### TRY IT
Extend the article on using blockchain for UAE labor migration, picking up right after its final sentence.

### SUPPLIED TEXT
__________
Blockchain to safeguard employers, worker rights and boost homeland security

Monday 25 February 2019
Yasmine Khan

By Yasmine Khan, advocate at law/Founder of e-Mal

While the UAE continues to implement new regulations and policies that are aimed at protecting the rights of business owners and expatriate workers alike, the manpower business has always fallen victim to hefty fees and long chains of agents.

As Bangladesh honourable Prime Minister Sheikh Hasina Wazed visits country in pursuit of re-establishing the bilateral relations in terms of labour, which has been severed since 2012, now would be good time to discuss the use of the latest technologies like Blockchain to make labour contracts transparent and boost the UAE economy with lower remittance fees.

Blockchain technology has the potential to streamline the process in which labourers migrate.

A group of third-party investors led by e-Mal, a UAE-based Blockchain company, have come forward to foot the cost of setting up migration centres in the region based on blockchain to help Bangladeshi workers come to the UAE after a six-year labour migration freeze. 

Dubai Migration Centres are to be launched to aid workers regardless of their nationality and language. The first phase will see at least one centre launched in every emirate with a free call centre and shelter for migrants any time day or night.

The centres will help educate workers about labour laws, employments contracts, local laws and UAE culture. It will also provide a place where mediation can happen between employers and employees to resolve disputes amicably.

Bangladeshi workers will no longer worry about paying a significant portion of their salaries as recruitment fees, or fall victim to rouge recruitment agencies to work in the UAE.

The recruitment process starts at the worker’s country of origin, where his or her biometric data, passport information, skill set, medical report and certifications are logged into a mutual system to ensure that they are cleared to work abroad and where labour smart contracts are transparent between all parties.
__________
### RECORDS SUPPLIED
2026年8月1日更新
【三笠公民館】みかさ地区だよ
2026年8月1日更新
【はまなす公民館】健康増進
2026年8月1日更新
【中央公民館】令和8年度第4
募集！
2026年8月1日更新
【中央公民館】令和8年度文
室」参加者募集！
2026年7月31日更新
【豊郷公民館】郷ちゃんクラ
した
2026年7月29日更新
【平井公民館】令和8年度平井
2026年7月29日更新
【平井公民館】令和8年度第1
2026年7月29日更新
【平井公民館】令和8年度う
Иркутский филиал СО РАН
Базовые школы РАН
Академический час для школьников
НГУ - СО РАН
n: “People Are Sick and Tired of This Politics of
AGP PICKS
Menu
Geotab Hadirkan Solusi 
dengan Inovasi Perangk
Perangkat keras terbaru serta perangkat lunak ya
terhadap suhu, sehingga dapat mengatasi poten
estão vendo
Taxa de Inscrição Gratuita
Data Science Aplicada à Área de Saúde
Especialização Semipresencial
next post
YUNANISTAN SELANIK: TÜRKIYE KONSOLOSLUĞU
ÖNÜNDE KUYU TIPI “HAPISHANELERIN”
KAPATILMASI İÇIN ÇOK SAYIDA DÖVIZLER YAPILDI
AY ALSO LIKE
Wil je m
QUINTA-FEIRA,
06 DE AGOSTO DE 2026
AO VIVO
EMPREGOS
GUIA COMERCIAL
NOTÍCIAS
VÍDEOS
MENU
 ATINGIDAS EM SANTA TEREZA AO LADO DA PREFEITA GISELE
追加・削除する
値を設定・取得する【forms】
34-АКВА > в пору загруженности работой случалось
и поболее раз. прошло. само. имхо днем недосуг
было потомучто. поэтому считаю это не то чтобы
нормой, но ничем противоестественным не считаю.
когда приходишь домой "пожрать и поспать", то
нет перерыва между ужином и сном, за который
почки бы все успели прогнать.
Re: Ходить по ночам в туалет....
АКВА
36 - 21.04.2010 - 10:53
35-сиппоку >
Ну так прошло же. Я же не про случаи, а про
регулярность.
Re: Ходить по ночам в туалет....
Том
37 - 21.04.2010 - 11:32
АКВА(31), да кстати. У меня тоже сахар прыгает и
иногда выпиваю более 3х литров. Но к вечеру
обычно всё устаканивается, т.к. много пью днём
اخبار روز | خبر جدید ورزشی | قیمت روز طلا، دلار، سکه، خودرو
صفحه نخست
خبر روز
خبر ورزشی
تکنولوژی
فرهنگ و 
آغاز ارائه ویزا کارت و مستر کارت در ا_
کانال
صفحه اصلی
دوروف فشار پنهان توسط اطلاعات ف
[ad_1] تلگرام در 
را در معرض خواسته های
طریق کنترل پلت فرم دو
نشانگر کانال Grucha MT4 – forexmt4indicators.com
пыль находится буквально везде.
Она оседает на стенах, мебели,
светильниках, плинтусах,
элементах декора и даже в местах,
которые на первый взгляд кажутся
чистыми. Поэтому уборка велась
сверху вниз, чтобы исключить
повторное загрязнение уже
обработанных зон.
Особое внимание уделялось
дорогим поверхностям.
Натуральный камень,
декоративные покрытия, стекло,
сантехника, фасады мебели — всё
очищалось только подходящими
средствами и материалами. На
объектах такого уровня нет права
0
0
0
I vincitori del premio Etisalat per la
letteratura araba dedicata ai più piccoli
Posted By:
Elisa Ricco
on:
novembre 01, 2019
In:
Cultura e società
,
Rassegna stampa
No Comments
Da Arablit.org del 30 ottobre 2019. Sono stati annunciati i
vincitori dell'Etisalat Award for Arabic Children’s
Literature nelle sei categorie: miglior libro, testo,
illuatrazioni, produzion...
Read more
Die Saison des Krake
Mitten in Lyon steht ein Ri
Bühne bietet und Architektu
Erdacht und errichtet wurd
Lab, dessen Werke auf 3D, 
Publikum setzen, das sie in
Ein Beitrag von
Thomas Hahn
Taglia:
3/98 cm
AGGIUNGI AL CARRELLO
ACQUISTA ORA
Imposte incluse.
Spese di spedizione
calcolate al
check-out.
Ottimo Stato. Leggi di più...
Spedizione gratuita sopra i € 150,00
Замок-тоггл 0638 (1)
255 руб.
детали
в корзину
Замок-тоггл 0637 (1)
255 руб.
__________
### YOUR RESPONSE
The outsourcing offices will also obtain all necessary documentation and papers as per UAE regulations and store it in the system database to offer a database that can be mined for historical records and migrant behaviour patterns and work history. Documents will also include certifications, training courses, test results and tier scoring systems.

The system provides workers with assurance that they will not fall victim to extortion recruitment or human trafficking. 

The UAE Ministry of Human Resources & Emiratisation is continuously updating its regulations and policies to protect rights of both the employer and worker, such as the Wages Protection System and the recently launched insurance scheme that provides workers with protection of up to Dhs20,000. This secures migrants and their rights.

Utilizing the e-Mal platform, the Blockchain-based employment process will start at the country of origin that will help complement the Ministry’s objectives, while ensuring only qualified, certified and medically fit workers come to the UAE.

This move will help achieve the UAE’s goal of becoming the happiest multinational country on earth.